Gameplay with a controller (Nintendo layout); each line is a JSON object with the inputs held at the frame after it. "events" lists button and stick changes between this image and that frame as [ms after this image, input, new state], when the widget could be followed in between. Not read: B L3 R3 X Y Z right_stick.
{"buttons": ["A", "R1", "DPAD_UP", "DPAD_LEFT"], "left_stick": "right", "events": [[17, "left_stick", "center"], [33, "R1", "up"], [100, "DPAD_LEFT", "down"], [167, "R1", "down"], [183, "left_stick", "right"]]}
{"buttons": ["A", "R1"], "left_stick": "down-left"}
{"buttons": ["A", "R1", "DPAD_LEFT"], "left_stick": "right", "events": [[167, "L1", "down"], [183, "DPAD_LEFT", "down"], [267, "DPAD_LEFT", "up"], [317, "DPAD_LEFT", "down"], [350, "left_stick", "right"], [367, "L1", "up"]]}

** EXERCISE DIRECTIONS **
Retype all of the lines shown above, keeping each one exact.

** PROBLEM SOLUTION **
Gameplay with a controller (Nintendo layout); each line is a JSON object with the inputs held at the frame after it. "events" lists button and stick changes between this image and that frame as [ms after this image, input, new state], when the widget could be followed in between. Not read: B L3 R3 X Y Z right_stick.
{"buttons": ["A", "R1", "DPAD_UP", "DPAD_LEFT"], "left_stick": "right", "events": [[17, "left_stick", "center"], [33, "R1", "up"], [100, "DPAD_LEFT", "down"], [167, "R1", "down"], [183, "left_stick", "right"]]}
{"buttons": ["A", "R1"], "left_stick": "down-left"}
{"buttons": ["A", "R1", "DPAD_LEFT"], "left_stick": "right", "events": [[167, "L1", "down"], [183, "DPAD_LEFT", "down"], [267, "DPAD_LEFT", "up"], [317, "DPAD_LEFT", "down"], [350, "left_stick", "right"], [367, "L1", "up"]]}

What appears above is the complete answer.